(Supplied data Opens)
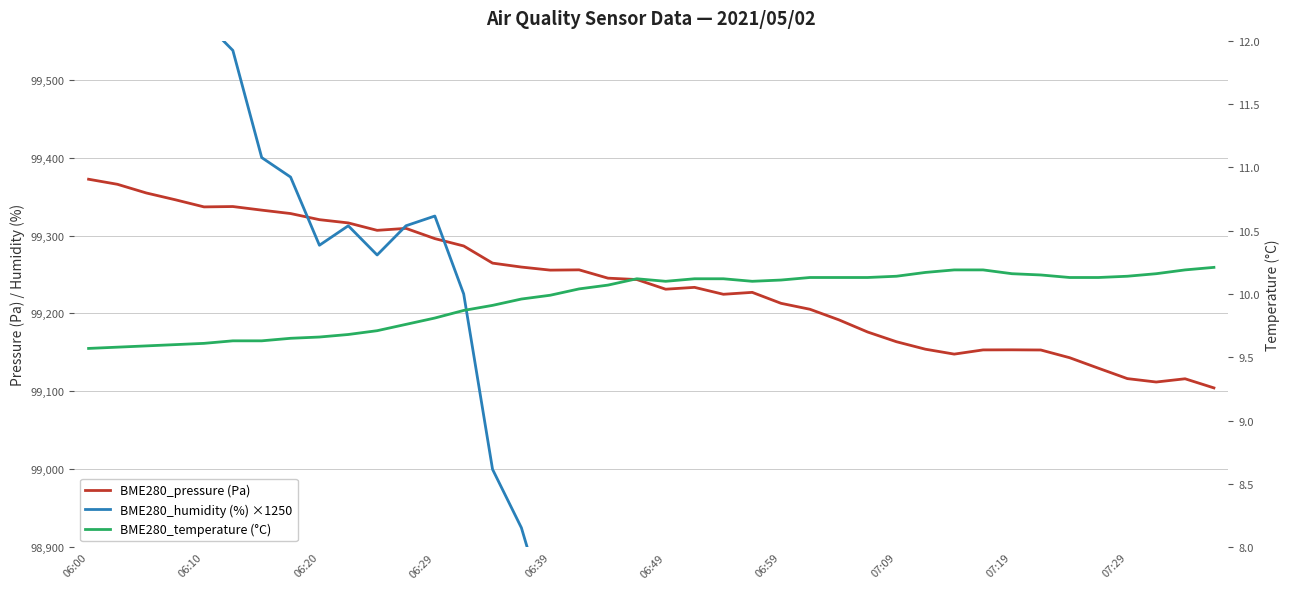

Rank the series by their maximum value, from lowest to highest.

BME280_temperature (°C), BME280_pressure (Pa), BME280_humidity (%) ×1250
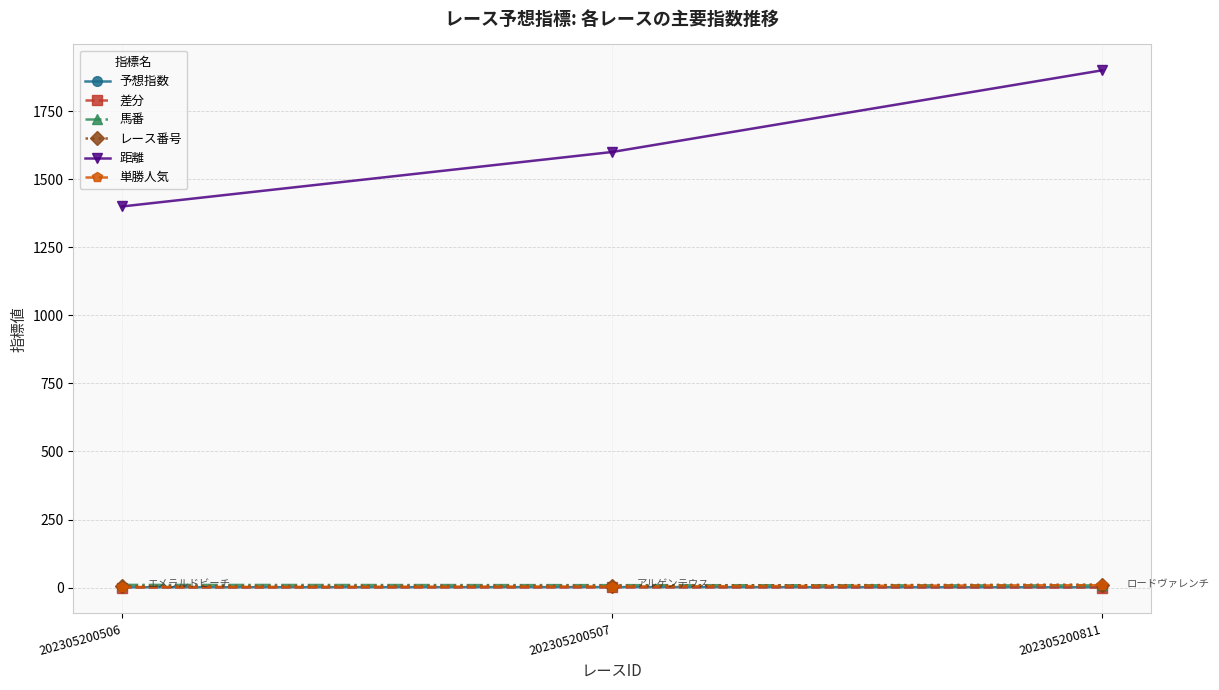

At which category does the chart reach its peak across all series?

202305200811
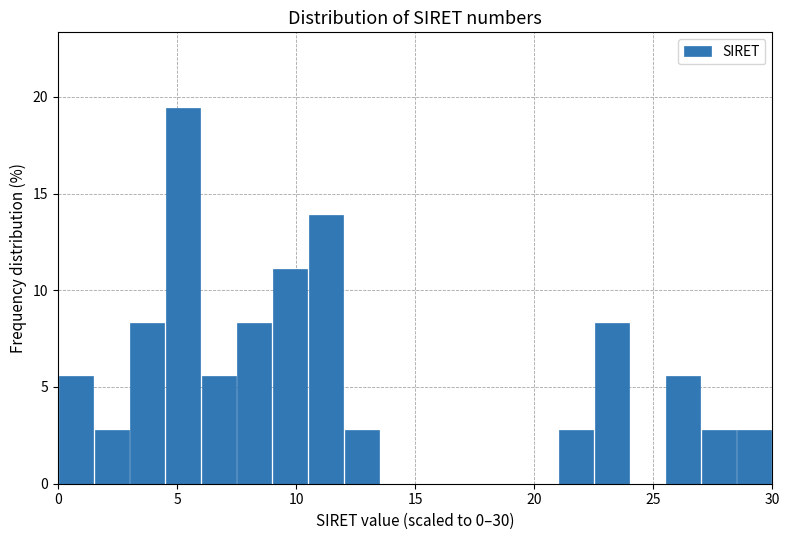

Read against the x-axis, roughly where is the centre of the tallest bar?

5.5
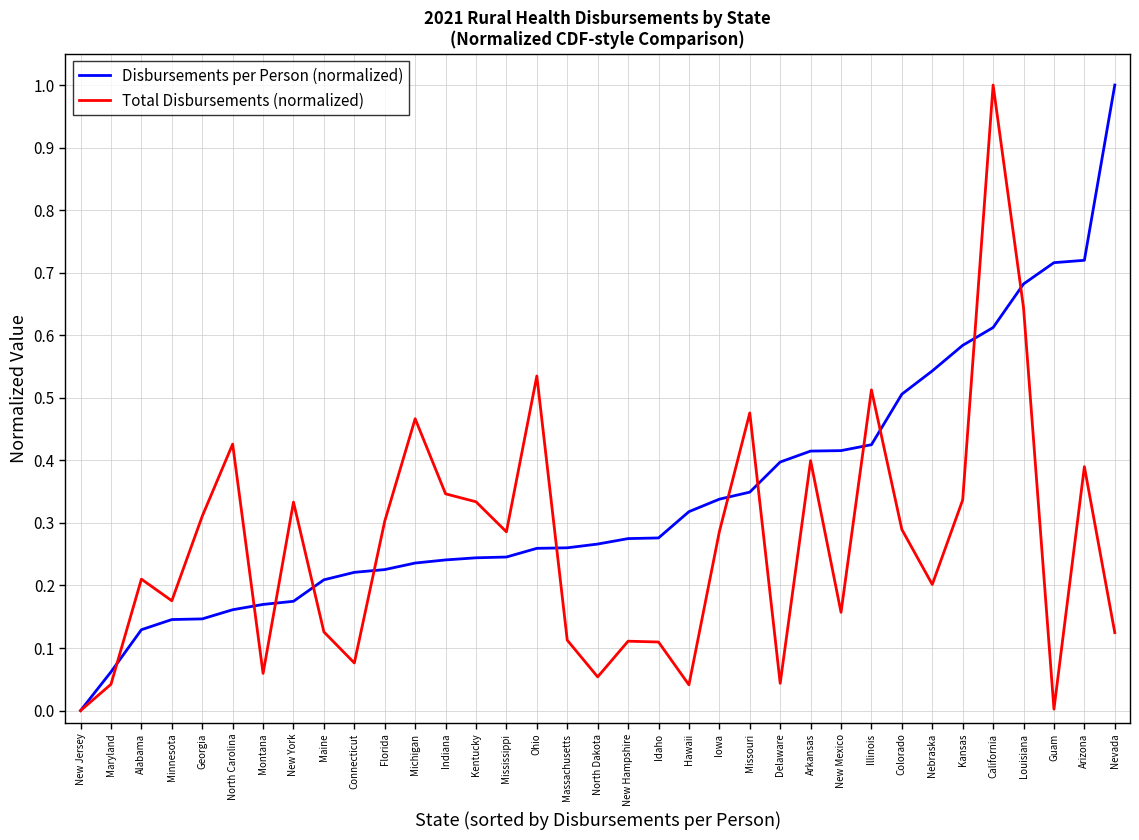

At which category is the sum across all series the highest?

California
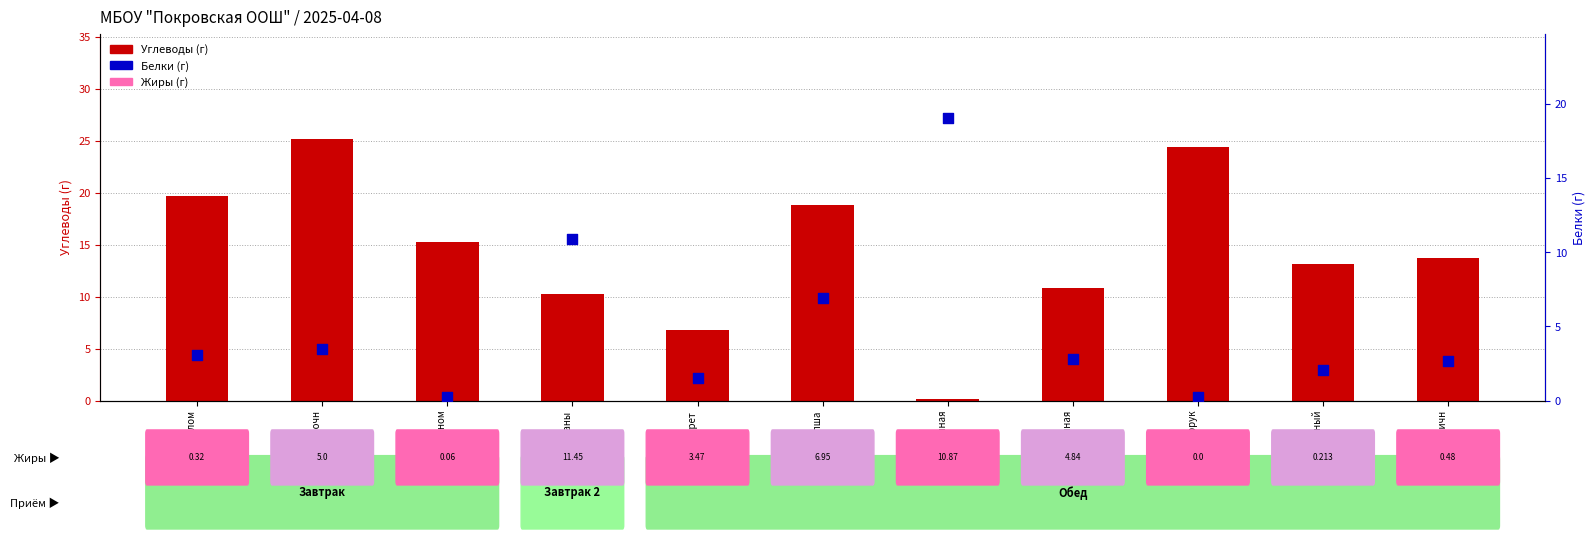

At which category is the sum across all series the highest?

каша вязкая молочн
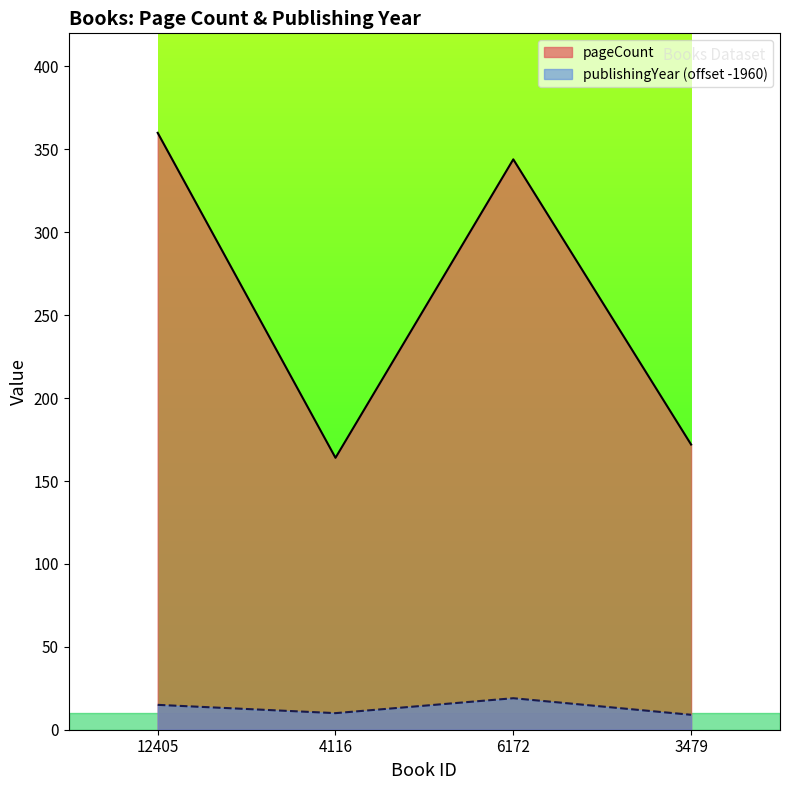

At 6172, list the series in order from smallest to largest.

publishingYear (offset -1960), pageCount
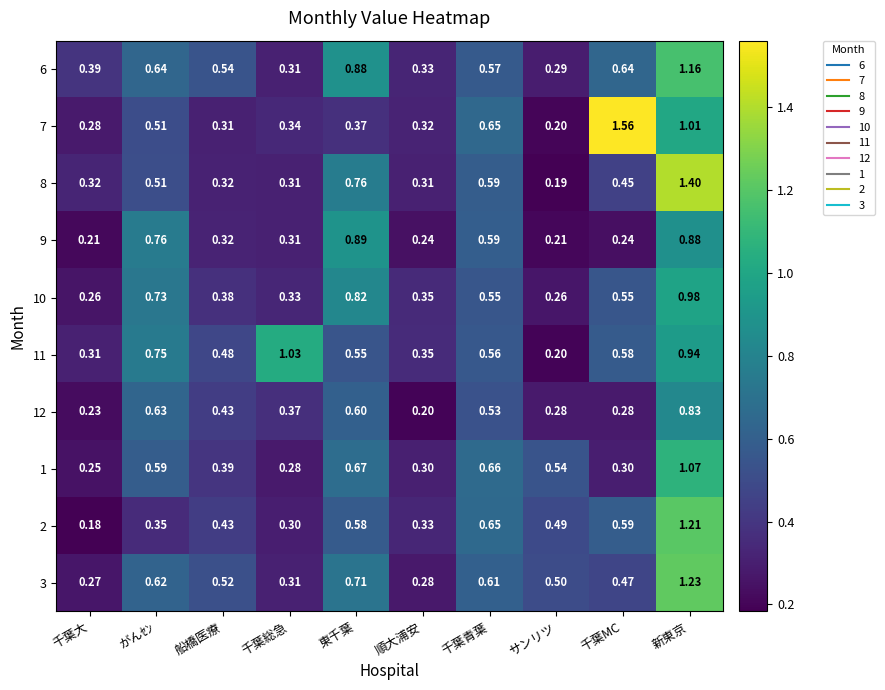

List the series in order of their peak value, lowest first.

12, 9, 10, 11, 1, 6, 2, 3, 8, 7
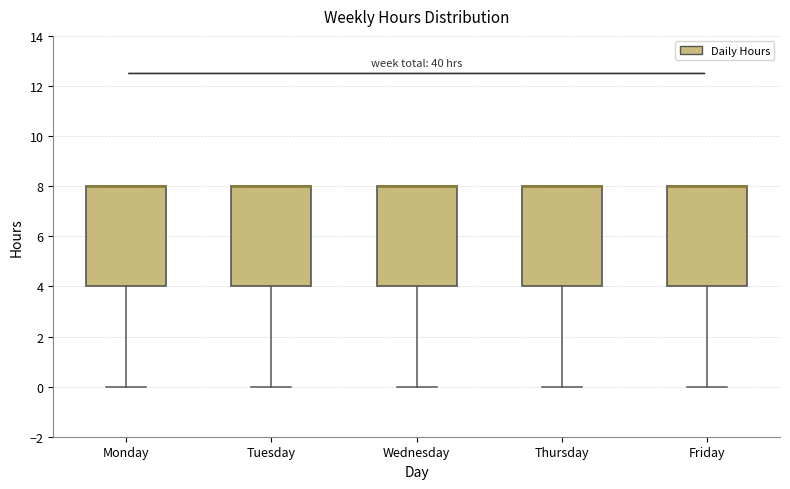

Reading left to right, read every box against the y-axis: the position of its median line, the range the box covers, and the ends of its whiskers. The values are not printed on the chart, so give them approximately, as read against the axis.

Monday: median 8 (drawn on the box's upper edge), box 4 to 8, whiskers 0 to 8
Tuesday: median 8 (drawn on the box's upper edge), box 4 to 8, whiskers 0 to 8
Wednesday: median 8 (drawn on the box's upper edge), box 4 to 8, whiskers 0 to 8
Thursday: median 8 (drawn on the box's upper edge), box 4 to 8, whiskers 0 to 8
Friday: median 8 (drawn on the box's upper edge), box 4 to 8, whiskers 0 to 8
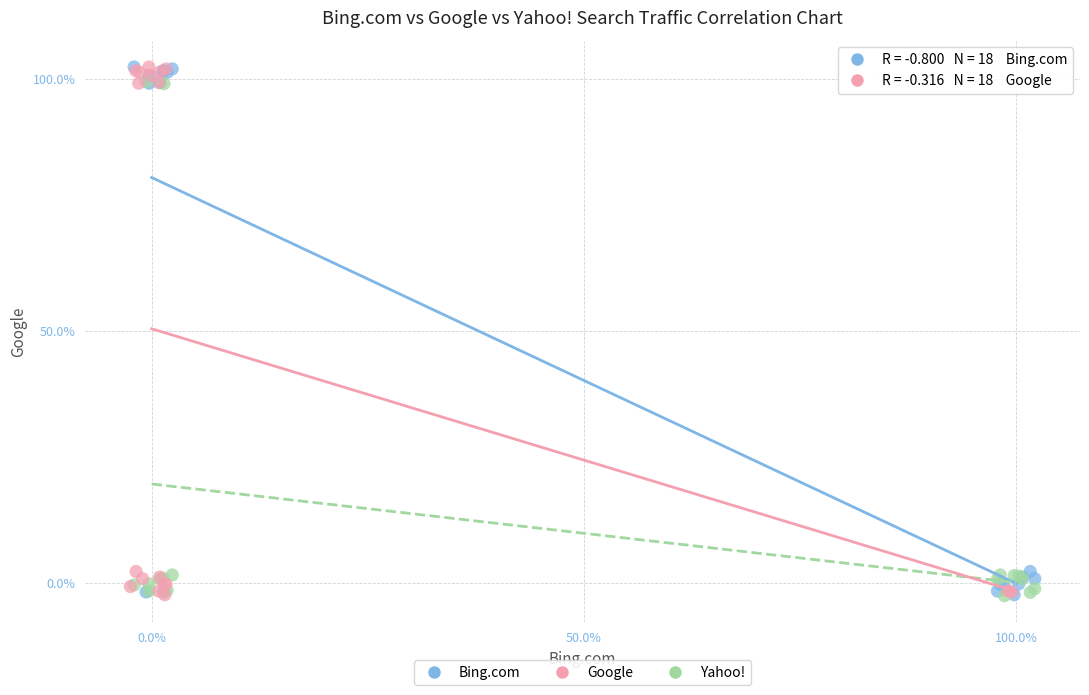

What are all the series names shown in the legend?

Bing.com, Google, Yahoo!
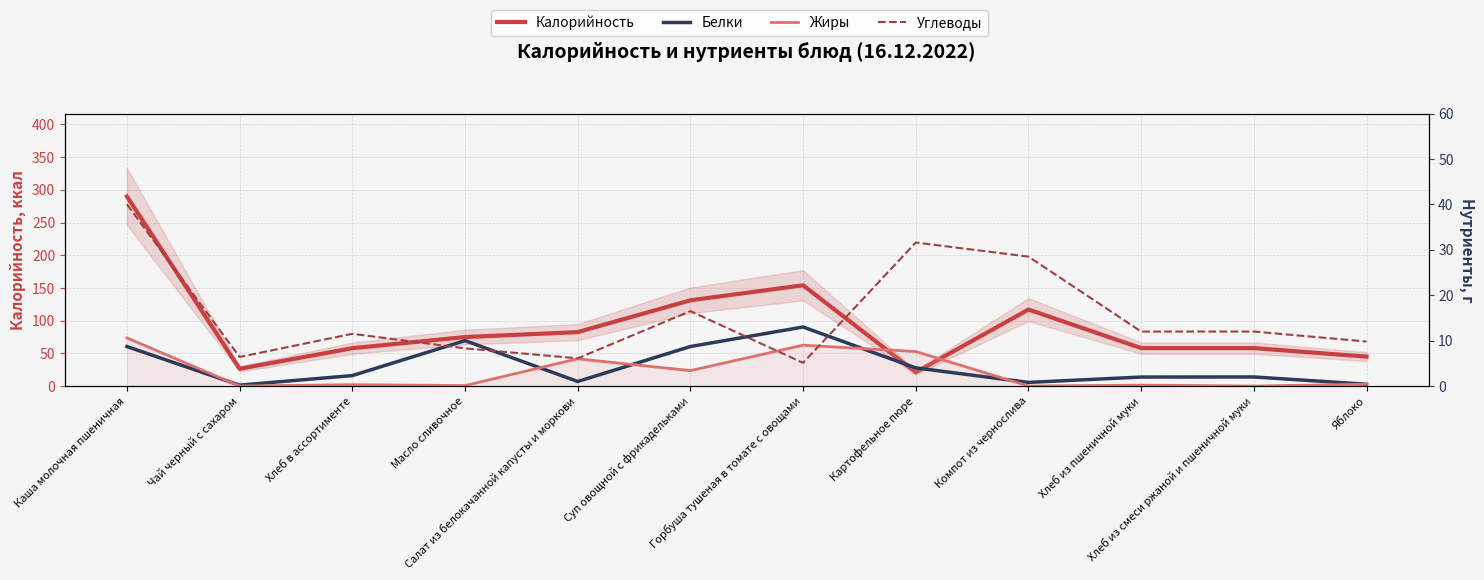

The value of Жиры at Горбуша тушеная в томате с овощами is 15.9. True or false?

False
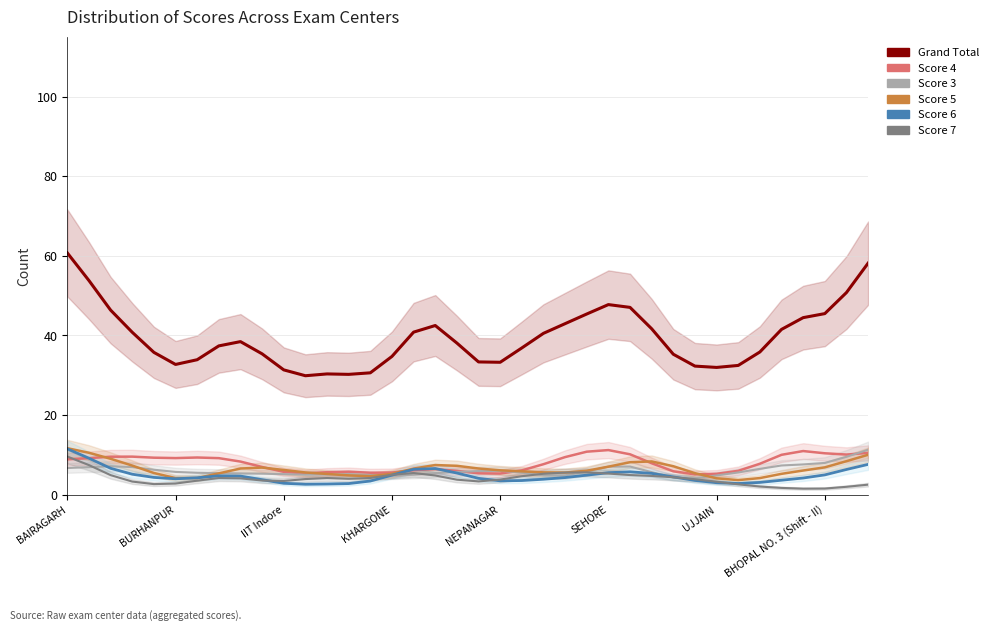

At which category is the sum across all series the highest?

BAIRAGARH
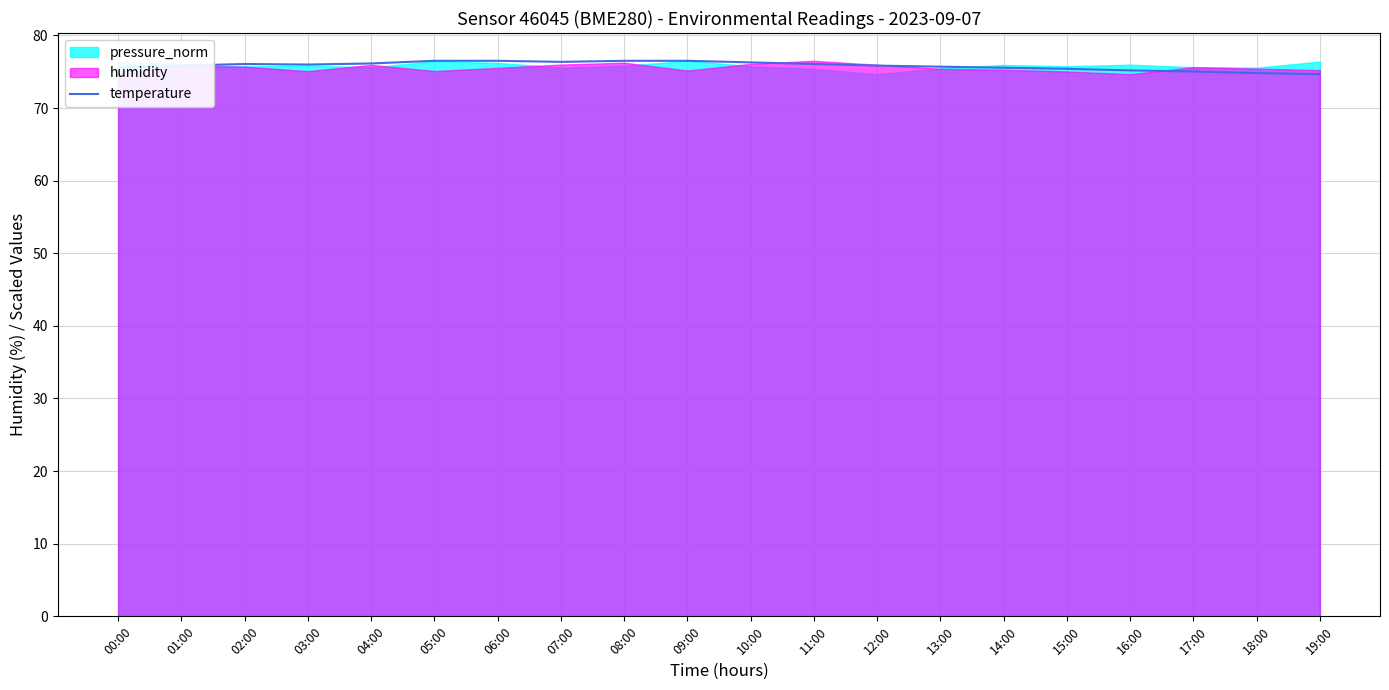

What is the difference between the values at 04:00 and 14:00?

0.6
(Supplied data Closes)
_Required action_
Rewrite all of the records above with every instance of "category" changed to "x-axis label" and nothing else altered. Leave out the pictures.

_Answer for this exercise_
Rank the series by their maximum value, from lowest to highest.

BME280_temperature (°C), BME280_pressure (Pa), BME280_humidity (%) ×1250

At which x-axis label does the chart reach its peak across all series?

202305200811

Read against the x-axis, roughly where is the centre of the tallest bar?

5.5

At which x-axis label is the sum across all series the highest?

California

At which x-axis label is the sum across all series the highest?

каша вязкая молочн

At 6172, list the series in order from smallest to largest.

publishingYear (offset -1960), pageCount

List the series in order of their peak value, lowest first.

12, 9, 10, 11, 1, 6, 2, 3, 8, 7

Reading left to right, read every box against the y-axis: the position of its median line, the range the box covers, and the ends of its whiskers. The values are not printed on the chart, so give them approximately, as read against the axis.

Monday: median 8 (drawn on the box's upper edge), box 4 to 8, whiskers 0 to 8
Tuesday: median 8 (drawn on the box's upper edge), box 4 to 8, whiskers 0 to 8
Wednesday: median 8 (drawn on the box's upper edge), box 4 to 8, whiskers 0 to 8
Thursday: median 8 (drawn on the box's upper edge), box 4 to 8, whiskers 0 to 8
Friday: median 8 (drawn on the box's upper edge), box 4 to 8, whiskers 0 to 8

What are all the series names shown in the legend?

Bing.com, Google, Yahoo!

The value of Жиры at Горбуша тушеная в томате с овощами is 15.9. True or false?

False

At which x-axis label is the sum across all series the highest?

BAIRAGARH

What is the difference between the values at 04:00 and 14:00?

0.6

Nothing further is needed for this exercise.